In a forecast by the chief economist, Shira Greenberg, she estimated that the fund’s revenue, in the basic scenario, would reach NIS 101.35 billion in 2050. The optimistic forecast is NIS 130 billion.
The estimate was made last January, and is lower than the forecast made by the Tax Authority for the whole lifespan of the gas reservoirs, that is, until 2064.
According to the Tax Authority, the size of the fund will reach NIS 141-170 billion, which in the low estimate is NIS 70 billion more than the chief economist’s forecast. In 2020, the Tax Authority itself made a higher forecast, of NIS 200 billion.
The launch of the fund was delayed for four years because of disputes over payments into it. The companies paying the “Sheshinski levy”, the tax that the state imposed on the gas exploration partnerships, dispute the payment demands and the amounts at the fund’s disposal.
ICL was supposed to start paying super-profits into the fund, but so far that hasn’t happened. Why is that?
“I don’t know. It not the responsibility of the investment committee or the council. What happens is that it’s the taxation system that collects the money. We don’t intervene in their considerations.”
How much money do you estimate will accumulate in the fund in the future?
“There are all kinds of estimates of the amounts that will accumulate. Israel has now renewed licenses for gas exploration, and when it comes to gas exports, we are dependent on prices. It’s difficult to know what prices can be expected to do in the future.

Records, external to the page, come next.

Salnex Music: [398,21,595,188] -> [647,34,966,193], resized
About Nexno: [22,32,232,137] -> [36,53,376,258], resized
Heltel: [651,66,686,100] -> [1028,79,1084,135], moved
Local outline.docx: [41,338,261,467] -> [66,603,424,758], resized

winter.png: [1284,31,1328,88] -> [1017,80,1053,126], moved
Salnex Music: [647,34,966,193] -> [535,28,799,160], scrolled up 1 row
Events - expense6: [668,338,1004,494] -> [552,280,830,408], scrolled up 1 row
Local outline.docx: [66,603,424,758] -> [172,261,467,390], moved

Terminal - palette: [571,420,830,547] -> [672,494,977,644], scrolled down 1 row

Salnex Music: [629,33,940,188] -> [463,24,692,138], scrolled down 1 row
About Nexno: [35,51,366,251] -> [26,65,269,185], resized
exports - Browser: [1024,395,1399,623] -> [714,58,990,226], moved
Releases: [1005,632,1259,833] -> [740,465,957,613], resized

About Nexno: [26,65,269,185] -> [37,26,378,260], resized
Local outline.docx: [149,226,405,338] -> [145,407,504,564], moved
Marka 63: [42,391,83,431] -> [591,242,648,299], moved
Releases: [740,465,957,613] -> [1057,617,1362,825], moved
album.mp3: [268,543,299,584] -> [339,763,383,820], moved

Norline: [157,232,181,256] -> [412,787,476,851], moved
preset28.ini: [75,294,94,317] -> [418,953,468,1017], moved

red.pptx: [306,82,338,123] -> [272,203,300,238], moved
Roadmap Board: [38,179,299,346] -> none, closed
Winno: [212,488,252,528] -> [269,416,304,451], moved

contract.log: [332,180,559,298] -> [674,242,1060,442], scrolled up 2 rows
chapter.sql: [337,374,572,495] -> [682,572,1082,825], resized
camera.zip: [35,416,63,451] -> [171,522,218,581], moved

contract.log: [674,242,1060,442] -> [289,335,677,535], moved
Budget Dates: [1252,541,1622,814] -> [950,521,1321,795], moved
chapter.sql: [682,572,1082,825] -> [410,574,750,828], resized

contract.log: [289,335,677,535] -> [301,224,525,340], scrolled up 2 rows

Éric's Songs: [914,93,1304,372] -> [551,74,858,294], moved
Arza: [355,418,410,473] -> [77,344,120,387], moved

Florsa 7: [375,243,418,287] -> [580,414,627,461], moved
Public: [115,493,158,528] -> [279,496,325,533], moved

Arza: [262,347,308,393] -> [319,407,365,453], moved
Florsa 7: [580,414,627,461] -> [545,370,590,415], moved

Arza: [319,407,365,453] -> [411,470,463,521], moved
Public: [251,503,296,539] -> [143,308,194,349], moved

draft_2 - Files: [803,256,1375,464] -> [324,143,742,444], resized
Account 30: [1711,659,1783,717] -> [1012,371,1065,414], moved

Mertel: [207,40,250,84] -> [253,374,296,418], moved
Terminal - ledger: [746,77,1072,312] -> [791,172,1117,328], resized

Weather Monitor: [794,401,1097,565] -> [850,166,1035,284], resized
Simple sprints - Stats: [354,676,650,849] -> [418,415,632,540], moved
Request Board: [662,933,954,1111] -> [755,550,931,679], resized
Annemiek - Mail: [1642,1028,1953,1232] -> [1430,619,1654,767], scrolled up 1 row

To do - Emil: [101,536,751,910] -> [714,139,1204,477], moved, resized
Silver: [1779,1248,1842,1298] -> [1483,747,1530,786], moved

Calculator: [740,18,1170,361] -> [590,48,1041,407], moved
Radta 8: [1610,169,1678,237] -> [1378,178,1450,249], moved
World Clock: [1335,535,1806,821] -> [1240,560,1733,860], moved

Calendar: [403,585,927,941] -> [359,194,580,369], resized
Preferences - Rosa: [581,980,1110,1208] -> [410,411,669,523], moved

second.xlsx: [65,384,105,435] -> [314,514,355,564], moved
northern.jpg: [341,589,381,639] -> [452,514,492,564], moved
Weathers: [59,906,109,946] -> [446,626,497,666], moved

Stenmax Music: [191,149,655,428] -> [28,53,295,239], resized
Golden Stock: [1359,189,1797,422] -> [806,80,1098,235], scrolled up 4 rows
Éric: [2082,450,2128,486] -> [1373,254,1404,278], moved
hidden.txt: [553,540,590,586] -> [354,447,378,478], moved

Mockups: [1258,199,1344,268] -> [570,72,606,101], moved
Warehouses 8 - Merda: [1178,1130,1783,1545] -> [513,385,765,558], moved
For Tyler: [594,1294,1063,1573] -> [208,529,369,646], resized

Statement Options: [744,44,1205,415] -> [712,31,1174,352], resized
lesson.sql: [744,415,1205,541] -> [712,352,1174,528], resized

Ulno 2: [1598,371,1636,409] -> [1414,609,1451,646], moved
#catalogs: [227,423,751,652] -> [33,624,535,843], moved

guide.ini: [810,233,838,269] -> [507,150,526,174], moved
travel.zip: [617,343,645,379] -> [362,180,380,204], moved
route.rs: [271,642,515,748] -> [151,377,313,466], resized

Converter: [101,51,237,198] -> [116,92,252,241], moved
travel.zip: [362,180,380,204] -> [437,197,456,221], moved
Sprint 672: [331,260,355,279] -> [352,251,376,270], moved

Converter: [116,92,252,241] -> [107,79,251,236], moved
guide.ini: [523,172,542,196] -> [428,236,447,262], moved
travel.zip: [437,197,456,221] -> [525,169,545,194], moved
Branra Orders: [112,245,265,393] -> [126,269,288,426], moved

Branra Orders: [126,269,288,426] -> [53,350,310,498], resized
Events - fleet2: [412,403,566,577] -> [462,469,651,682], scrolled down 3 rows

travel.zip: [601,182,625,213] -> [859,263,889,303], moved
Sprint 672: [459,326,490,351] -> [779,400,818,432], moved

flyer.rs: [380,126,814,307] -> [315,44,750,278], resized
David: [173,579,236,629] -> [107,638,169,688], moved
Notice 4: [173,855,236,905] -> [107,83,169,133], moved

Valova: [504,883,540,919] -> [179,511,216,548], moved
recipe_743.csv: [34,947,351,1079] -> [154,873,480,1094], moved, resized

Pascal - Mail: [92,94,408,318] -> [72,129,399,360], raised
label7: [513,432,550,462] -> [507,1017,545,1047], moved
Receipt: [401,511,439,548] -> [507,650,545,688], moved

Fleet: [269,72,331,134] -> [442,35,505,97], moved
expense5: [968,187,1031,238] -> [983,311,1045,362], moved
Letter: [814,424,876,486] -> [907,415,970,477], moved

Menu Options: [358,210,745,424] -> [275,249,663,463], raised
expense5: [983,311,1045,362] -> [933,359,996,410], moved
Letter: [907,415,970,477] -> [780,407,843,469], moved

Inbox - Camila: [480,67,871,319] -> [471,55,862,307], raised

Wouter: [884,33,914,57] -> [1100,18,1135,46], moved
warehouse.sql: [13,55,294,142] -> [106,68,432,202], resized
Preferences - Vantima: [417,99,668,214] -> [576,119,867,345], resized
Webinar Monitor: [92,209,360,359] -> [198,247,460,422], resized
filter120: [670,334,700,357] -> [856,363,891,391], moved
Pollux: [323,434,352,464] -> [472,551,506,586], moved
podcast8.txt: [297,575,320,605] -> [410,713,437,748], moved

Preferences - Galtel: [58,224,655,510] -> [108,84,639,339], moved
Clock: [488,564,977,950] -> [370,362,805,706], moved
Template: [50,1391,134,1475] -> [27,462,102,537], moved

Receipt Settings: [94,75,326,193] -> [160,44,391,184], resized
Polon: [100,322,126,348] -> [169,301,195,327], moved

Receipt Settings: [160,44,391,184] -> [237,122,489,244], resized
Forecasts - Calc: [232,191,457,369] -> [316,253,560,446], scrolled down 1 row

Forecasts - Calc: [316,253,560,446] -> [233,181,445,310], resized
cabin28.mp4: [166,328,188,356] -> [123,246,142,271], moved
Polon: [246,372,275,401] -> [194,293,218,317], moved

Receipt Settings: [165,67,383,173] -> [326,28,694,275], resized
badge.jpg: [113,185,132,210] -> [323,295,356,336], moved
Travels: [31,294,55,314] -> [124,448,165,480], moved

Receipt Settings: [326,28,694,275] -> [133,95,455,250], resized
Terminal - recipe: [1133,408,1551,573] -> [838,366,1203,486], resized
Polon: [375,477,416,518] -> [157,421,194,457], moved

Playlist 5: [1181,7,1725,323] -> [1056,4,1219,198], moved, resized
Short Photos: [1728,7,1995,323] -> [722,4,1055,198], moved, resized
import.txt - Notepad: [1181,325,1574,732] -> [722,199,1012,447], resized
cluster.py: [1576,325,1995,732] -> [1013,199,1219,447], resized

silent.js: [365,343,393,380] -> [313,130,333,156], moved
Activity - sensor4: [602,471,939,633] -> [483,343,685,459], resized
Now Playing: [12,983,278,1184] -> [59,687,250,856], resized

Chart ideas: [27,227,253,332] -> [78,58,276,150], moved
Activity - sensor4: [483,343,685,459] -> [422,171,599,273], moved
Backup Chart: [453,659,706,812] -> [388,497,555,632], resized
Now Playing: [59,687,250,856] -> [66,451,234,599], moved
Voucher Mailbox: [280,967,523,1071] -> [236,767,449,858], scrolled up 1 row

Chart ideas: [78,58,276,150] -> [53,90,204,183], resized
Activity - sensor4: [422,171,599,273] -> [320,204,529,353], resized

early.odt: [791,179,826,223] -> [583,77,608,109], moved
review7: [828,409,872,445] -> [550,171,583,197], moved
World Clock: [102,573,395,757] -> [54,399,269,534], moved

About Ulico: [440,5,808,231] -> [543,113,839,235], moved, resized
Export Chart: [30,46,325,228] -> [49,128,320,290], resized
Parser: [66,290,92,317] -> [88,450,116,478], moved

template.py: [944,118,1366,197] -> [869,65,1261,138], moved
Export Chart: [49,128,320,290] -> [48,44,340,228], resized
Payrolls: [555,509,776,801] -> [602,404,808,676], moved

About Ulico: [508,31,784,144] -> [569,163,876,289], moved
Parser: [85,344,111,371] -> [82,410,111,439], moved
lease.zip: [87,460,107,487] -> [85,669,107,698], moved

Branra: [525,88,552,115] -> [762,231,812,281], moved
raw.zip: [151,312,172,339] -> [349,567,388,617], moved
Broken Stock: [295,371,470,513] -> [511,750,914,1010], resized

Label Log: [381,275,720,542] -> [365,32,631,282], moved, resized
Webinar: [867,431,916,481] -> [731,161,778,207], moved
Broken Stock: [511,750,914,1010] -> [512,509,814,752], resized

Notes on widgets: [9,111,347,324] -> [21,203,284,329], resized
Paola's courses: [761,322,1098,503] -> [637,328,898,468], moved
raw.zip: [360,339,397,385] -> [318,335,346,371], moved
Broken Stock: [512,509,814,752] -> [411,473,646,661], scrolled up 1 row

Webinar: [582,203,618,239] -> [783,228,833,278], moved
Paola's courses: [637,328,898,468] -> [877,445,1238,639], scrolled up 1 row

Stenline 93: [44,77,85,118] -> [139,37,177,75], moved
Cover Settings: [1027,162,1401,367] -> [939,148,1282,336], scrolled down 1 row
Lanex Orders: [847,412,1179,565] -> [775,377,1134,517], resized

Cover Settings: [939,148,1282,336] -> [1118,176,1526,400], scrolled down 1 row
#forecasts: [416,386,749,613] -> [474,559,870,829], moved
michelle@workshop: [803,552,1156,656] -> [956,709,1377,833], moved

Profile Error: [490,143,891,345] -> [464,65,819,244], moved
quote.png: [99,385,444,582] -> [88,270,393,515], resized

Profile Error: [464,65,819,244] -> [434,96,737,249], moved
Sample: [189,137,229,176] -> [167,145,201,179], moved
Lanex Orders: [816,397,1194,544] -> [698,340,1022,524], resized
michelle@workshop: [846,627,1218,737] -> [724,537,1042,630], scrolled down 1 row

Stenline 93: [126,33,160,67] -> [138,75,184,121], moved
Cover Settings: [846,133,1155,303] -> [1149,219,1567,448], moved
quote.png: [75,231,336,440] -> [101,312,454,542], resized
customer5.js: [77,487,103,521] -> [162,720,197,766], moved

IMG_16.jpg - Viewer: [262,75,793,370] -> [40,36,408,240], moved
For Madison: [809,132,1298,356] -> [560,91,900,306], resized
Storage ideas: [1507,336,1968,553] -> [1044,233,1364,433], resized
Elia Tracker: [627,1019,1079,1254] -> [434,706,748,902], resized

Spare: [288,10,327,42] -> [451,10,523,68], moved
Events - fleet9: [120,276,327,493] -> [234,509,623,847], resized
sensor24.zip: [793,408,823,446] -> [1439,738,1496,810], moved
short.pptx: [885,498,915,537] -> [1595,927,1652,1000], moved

There’s no doubt that, over the years, it will add up to a substantial amount.”
Personal: 68 years old, married with four children. Lives in Mevaseret Zion.
Professional: Served in the IDF from 1972 to 1977. Discharged with the rank of major. Holds a first degree with honors in economics and a second degree in economics and international relations from the Hebrew University of Jerusalem. Worked in the Budgets Division of the Ministry of Finance and then joined ICL (Israel Chemicals). Served as president and CEO of ICL Fertilizers Europe. In 2007, was appointed director general of the Ministry of Finance, a post he held until 2009. In 2011, founded a consultancy in economics and strategy. In 2019, was appointed chairperson of the Executive Committee of the Board of Governors of Ben Gurion University of the Negev.
Ariav headed the steering committee for the accession of Israel to the OECD, and was an important figure in implementing economic and social reforms.
Published by Globes, Israel business news – en.globes.co.il – on June 20, 2022.